AUFGABEN:
A) Womit sind die Beiträge laut dem Textauszug versehen?
B) Gib den Textauszug wortgetreu wieder, von „In Summe bietet“ bis einschließlich „ihrer eigenen Arbeiten.“.

TEXTAUSZUG:

In Summe bietet der Band ein Kaleidoskop an Beispielen für die Konstruktion nationaler Geschichtsnarrative, aber auch für ihre Überschreitung durch transnationale und transkulturelle Perspektiven, die jedoch keineswegs frei von der Festschreibung von hierarchischen Beziehungen sind und mitunter auch der Festigung nationaler Identitäten dienen. Die profund recherchierten und mit ausführlichen Literatur- und Quellenverweisen versehenen Beiträge stellen nicht nur neue Lesarten der europäischen Historiografiegeschichte vor und regen zum weiteren Nachlesen an, sondern bieten auch Impulse für die (Selbst-)Reflexion von HistorikerInnen und der metanarrativen Implikationen ihrer eigenen Arbeiten.

BEREITGESTELLTE EINTRÄGE:
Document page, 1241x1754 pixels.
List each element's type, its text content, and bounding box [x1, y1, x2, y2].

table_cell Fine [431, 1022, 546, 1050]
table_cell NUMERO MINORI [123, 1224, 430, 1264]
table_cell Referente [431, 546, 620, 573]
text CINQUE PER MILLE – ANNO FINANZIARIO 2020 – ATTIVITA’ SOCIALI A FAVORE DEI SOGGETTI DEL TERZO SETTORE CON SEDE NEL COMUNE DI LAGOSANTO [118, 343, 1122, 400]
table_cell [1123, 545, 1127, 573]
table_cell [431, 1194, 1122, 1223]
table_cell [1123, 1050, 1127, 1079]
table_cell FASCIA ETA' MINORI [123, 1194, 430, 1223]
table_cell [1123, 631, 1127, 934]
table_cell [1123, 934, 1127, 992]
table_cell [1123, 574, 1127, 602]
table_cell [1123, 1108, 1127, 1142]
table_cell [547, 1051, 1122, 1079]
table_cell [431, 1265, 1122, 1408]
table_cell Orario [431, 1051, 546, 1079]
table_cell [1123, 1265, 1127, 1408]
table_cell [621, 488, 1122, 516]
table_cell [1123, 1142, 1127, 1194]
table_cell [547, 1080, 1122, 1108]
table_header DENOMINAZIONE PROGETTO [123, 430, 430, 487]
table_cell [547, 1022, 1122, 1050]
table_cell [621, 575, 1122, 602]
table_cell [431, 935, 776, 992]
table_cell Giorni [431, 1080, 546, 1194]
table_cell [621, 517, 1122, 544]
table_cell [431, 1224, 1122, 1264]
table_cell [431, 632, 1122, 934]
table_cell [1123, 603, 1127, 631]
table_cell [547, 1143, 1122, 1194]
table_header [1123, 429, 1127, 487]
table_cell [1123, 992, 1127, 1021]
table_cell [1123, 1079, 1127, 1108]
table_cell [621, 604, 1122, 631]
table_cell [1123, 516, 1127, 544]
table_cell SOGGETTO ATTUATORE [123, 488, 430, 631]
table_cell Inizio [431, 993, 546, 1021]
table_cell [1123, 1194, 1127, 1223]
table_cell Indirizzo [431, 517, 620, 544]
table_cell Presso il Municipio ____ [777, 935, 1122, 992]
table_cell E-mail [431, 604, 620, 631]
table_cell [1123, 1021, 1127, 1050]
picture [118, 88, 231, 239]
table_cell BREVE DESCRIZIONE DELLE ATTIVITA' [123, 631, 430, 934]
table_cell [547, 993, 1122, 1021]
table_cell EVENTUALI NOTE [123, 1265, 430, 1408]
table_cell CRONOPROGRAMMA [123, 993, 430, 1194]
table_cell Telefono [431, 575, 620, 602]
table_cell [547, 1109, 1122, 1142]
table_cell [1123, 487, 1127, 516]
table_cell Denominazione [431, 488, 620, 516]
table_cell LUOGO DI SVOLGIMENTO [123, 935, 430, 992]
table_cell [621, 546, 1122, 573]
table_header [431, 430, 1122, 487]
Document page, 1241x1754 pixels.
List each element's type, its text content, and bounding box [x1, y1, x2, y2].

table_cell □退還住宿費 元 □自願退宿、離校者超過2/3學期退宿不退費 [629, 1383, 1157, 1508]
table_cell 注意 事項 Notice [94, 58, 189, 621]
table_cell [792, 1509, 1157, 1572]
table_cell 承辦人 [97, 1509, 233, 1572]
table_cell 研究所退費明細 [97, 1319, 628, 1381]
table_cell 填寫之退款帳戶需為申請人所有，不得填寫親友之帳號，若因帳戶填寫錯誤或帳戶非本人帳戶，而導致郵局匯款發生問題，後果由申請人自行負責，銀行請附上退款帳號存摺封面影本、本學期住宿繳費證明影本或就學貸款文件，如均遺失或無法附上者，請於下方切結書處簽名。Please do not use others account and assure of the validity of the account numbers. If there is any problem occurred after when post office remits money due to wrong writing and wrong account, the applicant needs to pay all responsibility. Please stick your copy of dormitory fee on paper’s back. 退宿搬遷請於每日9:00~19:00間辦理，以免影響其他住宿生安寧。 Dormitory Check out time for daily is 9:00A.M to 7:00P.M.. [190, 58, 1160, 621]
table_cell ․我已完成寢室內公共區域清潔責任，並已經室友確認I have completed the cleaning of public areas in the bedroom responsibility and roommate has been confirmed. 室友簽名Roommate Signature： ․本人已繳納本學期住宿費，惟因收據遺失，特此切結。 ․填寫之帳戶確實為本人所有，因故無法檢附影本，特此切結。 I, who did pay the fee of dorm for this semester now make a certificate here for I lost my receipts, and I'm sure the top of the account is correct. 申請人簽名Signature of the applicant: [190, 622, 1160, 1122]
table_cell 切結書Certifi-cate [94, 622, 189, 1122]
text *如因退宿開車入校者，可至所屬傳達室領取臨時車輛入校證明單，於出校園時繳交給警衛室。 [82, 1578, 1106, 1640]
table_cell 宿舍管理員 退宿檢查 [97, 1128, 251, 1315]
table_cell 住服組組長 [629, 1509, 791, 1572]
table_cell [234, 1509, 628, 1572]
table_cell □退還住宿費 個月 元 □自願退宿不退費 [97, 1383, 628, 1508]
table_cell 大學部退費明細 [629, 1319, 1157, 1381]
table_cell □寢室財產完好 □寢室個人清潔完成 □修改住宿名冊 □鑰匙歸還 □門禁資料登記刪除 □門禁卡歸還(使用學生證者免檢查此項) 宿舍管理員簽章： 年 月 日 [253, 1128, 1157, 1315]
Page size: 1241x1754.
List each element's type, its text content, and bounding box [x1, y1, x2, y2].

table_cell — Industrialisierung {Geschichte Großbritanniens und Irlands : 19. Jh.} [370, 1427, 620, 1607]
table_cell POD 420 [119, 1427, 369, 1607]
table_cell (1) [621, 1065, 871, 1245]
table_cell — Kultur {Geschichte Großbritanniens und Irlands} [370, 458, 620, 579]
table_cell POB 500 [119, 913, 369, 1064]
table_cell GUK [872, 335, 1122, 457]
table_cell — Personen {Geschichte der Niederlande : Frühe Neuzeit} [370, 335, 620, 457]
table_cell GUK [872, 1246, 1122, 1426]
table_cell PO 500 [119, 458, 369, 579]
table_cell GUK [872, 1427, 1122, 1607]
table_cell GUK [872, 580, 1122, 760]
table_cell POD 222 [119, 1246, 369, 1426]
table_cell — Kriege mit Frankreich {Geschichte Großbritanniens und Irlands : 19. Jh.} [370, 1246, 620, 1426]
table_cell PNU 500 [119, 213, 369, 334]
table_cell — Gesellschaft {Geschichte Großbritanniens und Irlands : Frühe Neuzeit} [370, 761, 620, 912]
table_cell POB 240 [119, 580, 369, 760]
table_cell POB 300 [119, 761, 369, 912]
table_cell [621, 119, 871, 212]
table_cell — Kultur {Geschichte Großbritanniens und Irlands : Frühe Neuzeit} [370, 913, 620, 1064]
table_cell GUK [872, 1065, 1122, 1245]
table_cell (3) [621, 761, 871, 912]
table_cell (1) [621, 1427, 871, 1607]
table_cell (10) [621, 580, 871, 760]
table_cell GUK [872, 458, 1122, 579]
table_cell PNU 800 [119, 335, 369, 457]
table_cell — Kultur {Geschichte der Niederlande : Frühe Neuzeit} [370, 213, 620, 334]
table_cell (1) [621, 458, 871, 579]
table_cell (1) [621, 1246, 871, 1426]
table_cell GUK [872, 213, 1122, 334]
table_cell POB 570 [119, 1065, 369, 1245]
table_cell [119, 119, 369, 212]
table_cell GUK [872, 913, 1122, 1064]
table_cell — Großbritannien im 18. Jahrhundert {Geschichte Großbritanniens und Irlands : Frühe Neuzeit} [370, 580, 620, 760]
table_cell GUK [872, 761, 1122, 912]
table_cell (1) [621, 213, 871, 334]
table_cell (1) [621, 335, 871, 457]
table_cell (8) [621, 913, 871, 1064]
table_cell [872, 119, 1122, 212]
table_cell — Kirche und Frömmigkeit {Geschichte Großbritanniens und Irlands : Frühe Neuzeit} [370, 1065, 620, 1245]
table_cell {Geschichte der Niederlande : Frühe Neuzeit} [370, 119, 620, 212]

LÖSUNGEN:
A) Mit ausführlichen Literatur- und Quellenverweisen.

B)
In Summe bietet der Band ein Kaleidoskop an Beispielen für die Konstruktion nationaler Geschichtsnarrative, aber auch für ihre Überschreitung durch transnationale und transkulturelle Perspektiven, die jedoch keineswegs frei von der Festschreibung von hierarchischen Beziehungen sind und mitunter auch der Festigung nationaler Identitäten dienen. Die profund recherchierten und mit ausführlichen Literatur- und Quellenverweisen versehenen Beiträge stellen nicht nur neue Lesarten der europäischen Historiografiegeschichte vor und regen zum weiteren Nachlesen an, sondern bieten auch Impulse für die (Selbst-)Reflexion von HistorikerInnen und der metanarrativen Implikationen ihrer eigenen Arbeiten.